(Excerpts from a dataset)
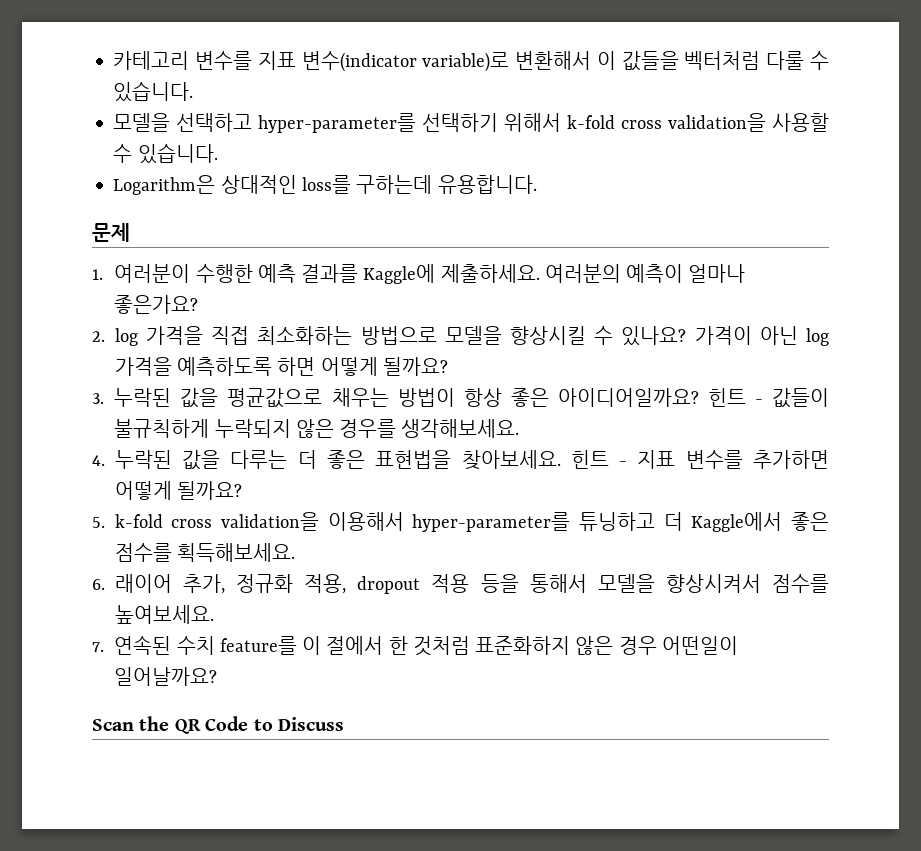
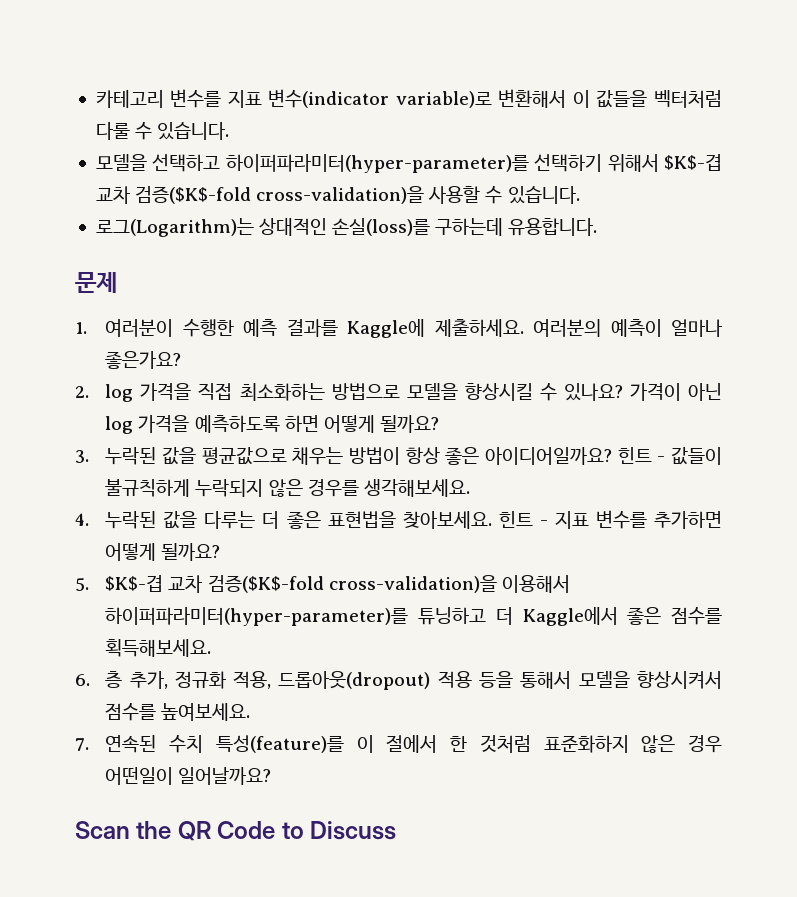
[258,113,417,133] hyper-parameter를 -> [225,154,529,173] 하이퍼파라미터(hyper-parameter)를
[567,113,767,132] k-fold cross validation을 -> [664,154,722,171] [95,186,425,204] $K$-겹 교차 검증($K$-fold cross-validation)을
[113,175,351,195] Logarithm은 상대적인 loss를 -> [95,218,431,237] 로그(Logarithm)는 상대적인 손실(loss)를
[114,512,571,532] k-fold cross validation을 이용해서 hyper-parameter를 -> [105,575,570,593] [105,607,409,626] $K$-겹 교차 검증($K$-fold cross-validation)을 이용해서 하이퍼파라미터(hyper-parameter)를
[114,574,172,593] 래이어 -> [105,671,123,688] 층
[357,576,421,594] dropout -> [278,671,431,690] 드롭아웃(dropout)
[219,636,297,655] feature를 -> [215,735,344,753] 특성(feature)를

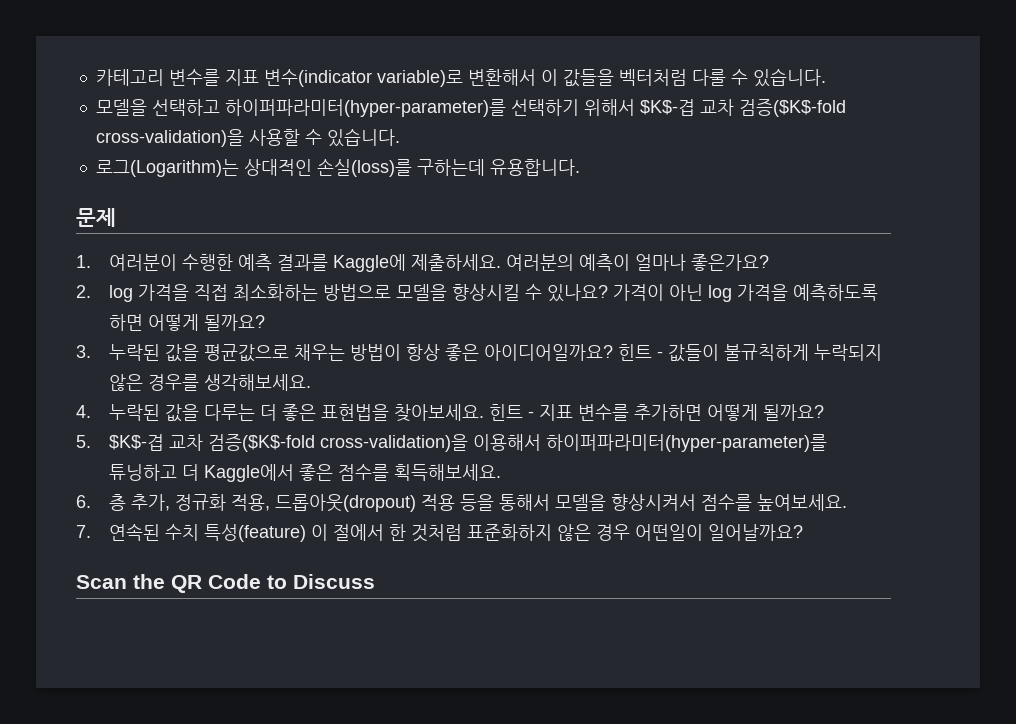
[215,735,344,753] 특성(feature)를 -> [203,524,306,542] 특성(feature)

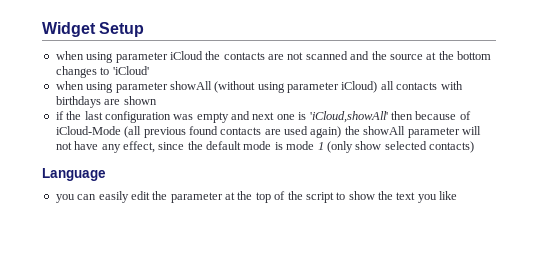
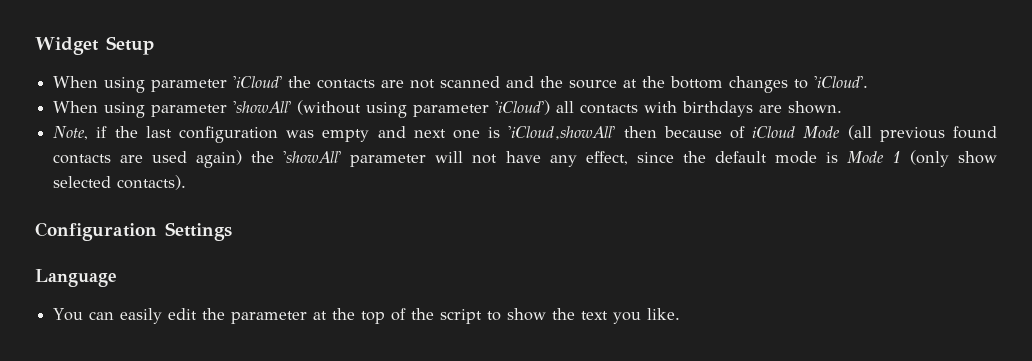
[55,51,203,63] when using parameter iCloud -> [53,76,283,93] When using parameter 'iCloud'
[112,66,149,75] [55,81,212,93] 'iCloud' // when using parameter showAll -> [814,76,869,88] [53,101,292,118] 'iCloud'. // When using parameter 'showAll'
[341,81,378,93] iCloud) -> [495,100,551,115] 'iCloud')
[123,96,157,105] shown // -> [788,101,843,114] [53,126,89,140] shown. // Note,
[55,126,121,135] iCloud-Mode -> [752,126,841,138] iCloud Mode
[363,126,406,135] showAll -> [283,151,342,163] 'showAll'
[286,141,315,150] mode -> [846,151,884,163] Mode
[429,141,474,153] contacts) -> [117,175,187,190] [35,222,232,241] contacts). // Configuration Settings
[55,194,75,203] you -> [53,308,84,321] You
[439,191,458,200] like -> [647,308,681,320] like.

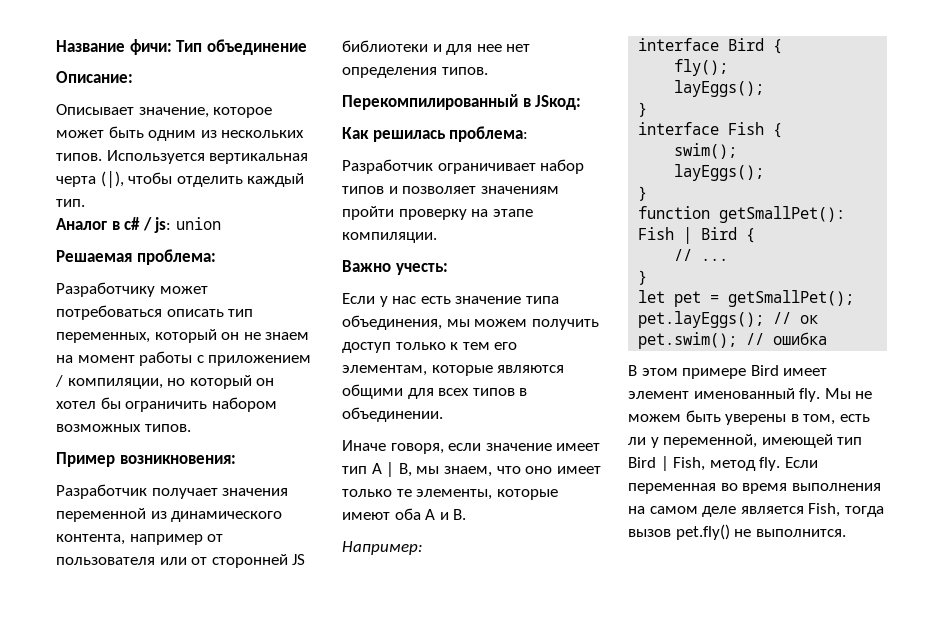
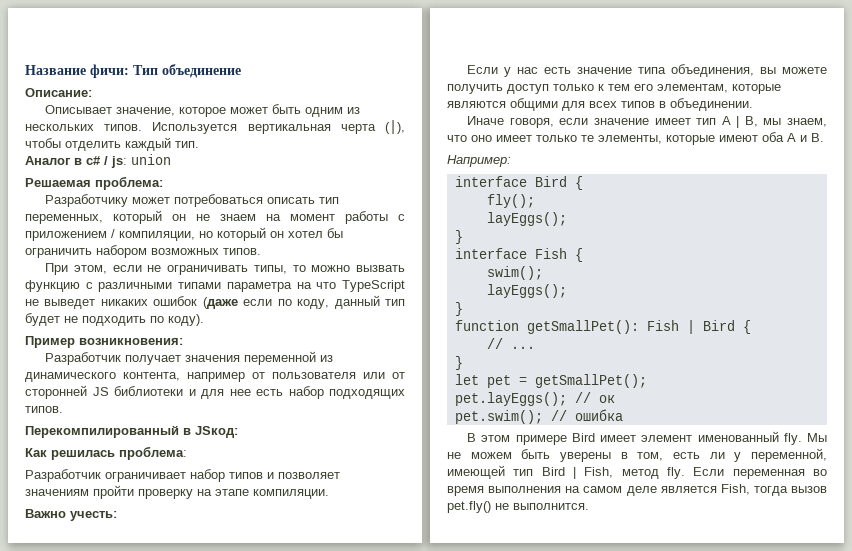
(191, 428) none -> [45,263,405,275] [25,280,406,292] [25,295,406,309] [25,313,204,326] // При этом, если не ограничивать типы, то можно вызвать функцию с различными типами параметра на что TypeScript не выведет никаких ошибок (даже если по коду, данный тип будет не подходить по коду).
[506,44,531,52] [342,67,437,78] нет определения -> [256,386,405,399] есть набор подходящих
[446,319,528,327] мы можем -> [760,67,827,74] вы можете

- [Exercise objective]: Repeat all entries exactly, pictures excluded.

- [Answer for this exercise]:
[258,113,417,133] hyper-parameter를 -> [225,154,529,173] 하이퍼파라미터(hyper-parameter)를
[567,113,767,132] k-fold cross validation을 -> [664,154,722,171] [95,186,425,204] $K$-겹 교차 검증($K$-fold cross-validation)을
[113,175,351,195] Logarithm은 상대적인 loss를 -> [95,218,431,237] 로그(Logarithm)는 상대적인 손실(loss)를
[114,512,571,532] k-fold cross validation을 이용해서 hyper-parameter를 -> [105,575,570,593] [105,607,409,626] $K$-겹 교차 검증($K$-fold cross-validation)을 이용해서 하이퍼파라미터(hyper-parameter)를
[114,574,172,593] 래이어 -> [105,671,123,688] 층
[357,576,421,594] dropout -> [278,671,431,690] 드롭아웃(dropout)
[219,636,297,655] feature를 -> [215,735,344,753] 특성(feature)를

[215,735,344,753] 특성(feature)를 -> [203,524,306,542] 특성(feature)

[55,51,203,63] when using parameter iCloud -> [53,76,283,93] When using parameter 'iCloud'
[112,66,149,75] [55,81,212,93] 'iCloud' // when using parameter showAll -> [814,76,869,88] [53,101,292,118] 'iCloud'. // When using parameter 'showAll'
[341,81,378,93] iCloud) -> [495,100,551,115] 'iCloud')
[123,96,157,105] shown // -> [788,101,843,114] [53,126,89,140] shown. // Note,
[55,126,121,135] iCloud-Mode -> [752,126,841,138] iCloud Mode
[363,126,406,135] showAll -> [283,151,342,163] 'showAll'
[286,141,315,150] mode -> [846,151,884,163] Mode
[429,141,474,153] contacts) -> [117,175,187,190] [35,222,232,241] contacts). // Configuration Settings
[55,194,75,203] you -> [53,308,84,321] You
[439,191,458,200] like -> [647,308,681,320] like.

(191, 428) none -> [45,263,405,275] [25,280,406,292] [25,295,406,309] [25,313,204,326] // При этом, если не ограничивать типы, то можно вызвать функцию с различными типами параметра на что TypeScript не выведет никаких ошибок (даже если по коду, данный тип будет не подходить по коду).
[506,44,531,52] [342,67,437,78] нет определения -> [256,386,405,399] есть набор подходящих
[446,319,528,327] мы можем -> [760,67,827,74] вы можете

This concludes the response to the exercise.